Dans une récente tribune, José Castano analyse les propos de Mathilde Panot comme un appel explicite à la sédition en cas d’alternance politique.
La tension politique monte d’un cran à l’approche des échéances électorales futures. S’appuyant sur des déclarations formulées en février 2026 par Mathilde Panot, cheffe de file des députés insoumis à l’Assemblée nationale, l’essayiste José Castano livre une analyse alarmiste de la stratégie de La France Insoumise (LFI). Au cœur de son inquiétude : la réaction du parti de gauche en cas de victoire du Rassemblement National à l’élection présidentielle de 2027.
Le refus du verdict des urnes
Pour José Castano, les propos de la députée sont sans équivoque. En déclarant que son camp n’acceptera « jamais que dans notre pays le fascisme prenne le pouvoir par les urnes », Mathilde Panot aurait, selon l’auteur, franchi une ligne rouge démocratique. L’essayiste y voit un appel « à demi-mot » à la violence et au rejet du suffrage universel si celui-ci ne leur est pas favorable.
« Panot appelait ainsi ses militants à utiliser la violence pour imposer aux Français un pouvoir qu’ils auraient rejeté dans les urnes », écrit José Castano. Il évoque un scénario sombre mêlant « sédition armée, grève générale » et mobilisation des quartiers populaires, craignant que cette rhétorique ne transforme d’éventuelles émeutes en une véritable « guerre civile ».
L’antifascisme comme arme sémantique
L’auteur dénonce par ailleurs l’utilisation systématique du terme « fascisme » par LFI pour qualifier la droite nationale. Selon lui, cette terminologie agit comme un « paravent idéal pour justifier la violence » et délégitimer l’adversaire politique. « C’est un mot crié pour ne plus penser, un gourdin brandi pour frapper tout ce qui lui résiste », analyse-t-il.

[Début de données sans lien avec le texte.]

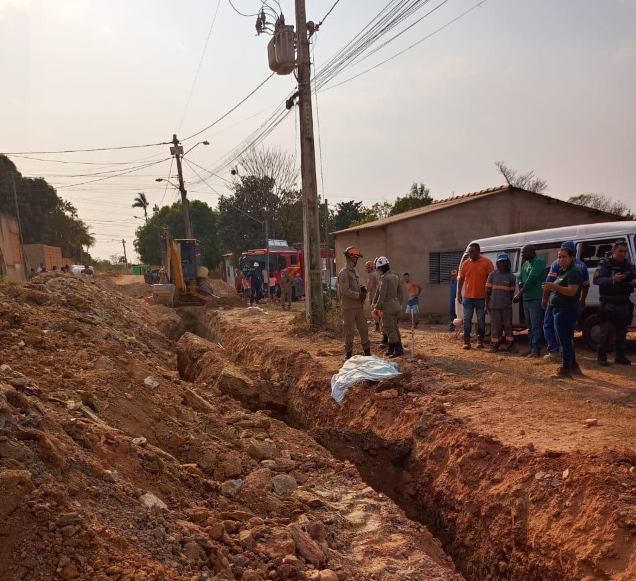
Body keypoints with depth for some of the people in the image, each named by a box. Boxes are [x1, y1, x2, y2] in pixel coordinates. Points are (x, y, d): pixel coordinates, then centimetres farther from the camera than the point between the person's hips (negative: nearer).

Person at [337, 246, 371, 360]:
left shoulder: (354, 272, 15)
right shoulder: (344, 273, -13)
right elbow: (345, 290, -21)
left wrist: (362, 289, 3)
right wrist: (359, 295, -17)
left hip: (359, 306, 8)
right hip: (349, 307, -8)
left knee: (364, 329, 11)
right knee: (350, 331, 0)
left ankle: (367, 352, 20)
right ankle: (348, 354, 12)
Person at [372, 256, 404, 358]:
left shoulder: (384, 278, -16)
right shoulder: (396, 277, 8)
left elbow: (382, 295, -17)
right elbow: (401, 293, 14)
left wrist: (377, 307, -8)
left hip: (388, 307, -9)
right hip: (396, 305, 9)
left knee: (389, 329, -1)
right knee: (394, 328, 15)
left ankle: (399, 349, -2)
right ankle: (392, 349, 21)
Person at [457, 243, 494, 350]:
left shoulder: (486, 262, -4)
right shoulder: (465, 263, 5)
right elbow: (461, 279, 11)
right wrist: (459, 294, 7)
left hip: (481, 297, -2)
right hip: (468, 297, 2)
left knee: (481, 320, 7)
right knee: (467, 319, 2)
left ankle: (480, 341, 17)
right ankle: (466, 341, 6)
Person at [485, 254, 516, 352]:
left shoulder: (511, 276, 3)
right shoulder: (492, 274, 2)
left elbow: (511, 292, 7)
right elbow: (488, 290, 4)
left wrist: (509, 303, 4)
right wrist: (486, 304, 2)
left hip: (507, 306, 0)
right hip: (494, 305, 0)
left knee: (508, 325, 3)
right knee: (495, 326, 4)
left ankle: (510, 345, 11)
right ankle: (494, 345, 13)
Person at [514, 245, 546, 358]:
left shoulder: (539, 261, -11)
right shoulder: (525, 264, 16)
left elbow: (532, 278, -19)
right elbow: (520, 277, 20)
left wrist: (520, 293, -19)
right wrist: (520, 284, -5)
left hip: (536, 299, -9)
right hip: (526, 299, 9)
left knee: (536, 326, -6)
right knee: (530, 326, 13)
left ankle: (536, 350, -4)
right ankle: (532, 348, 20)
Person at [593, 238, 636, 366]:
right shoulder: (605, 263, -6)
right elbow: (596, 279, -18)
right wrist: (613, 280, -34)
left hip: (624, 304, 5)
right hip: (609, 304, -5)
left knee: (622, 332, 12)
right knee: (607, 331, -4)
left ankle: (620, 356, 23)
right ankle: (602, 356, 5)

En installant l’idée qu’une victoire du RN serait une « usurpation morale » plutôt qu’une alternance légitime, LFI chercherait, d’après José Castano, à « absoudre par avance toutes les violences ». Il considère que cette stratégie vise à « abolir le débat » et à « transformer l’adversaire en monstre » pour mieux refuser le jeu démocratique classique.
La crainte d’une instabilité majeure
La tribune conclut sur une mise en garde sévère concernant la stabilité institutionnelle du pays en 2027. José Castano estime que pour l’ultra-gauche, une victoire électorale de leurs opposants serait perçue comme « un coup d’État », rendant dès lors « l’ordre une oppression » et « la nation un crime ».
« Tout serait donc permis ; rien ne s’opposerait à la fureur de la rue », prévient-il, y voyant une conception de la démocratie qui promet « des jours bien sombres » pour l’avenir politique de la France. L’auteur insiste sur le fait que cette posture ne relève plus de la simple opposition idéologique, mais d’une « stratégie de survie » politique consistant à « gouverner par la peur ».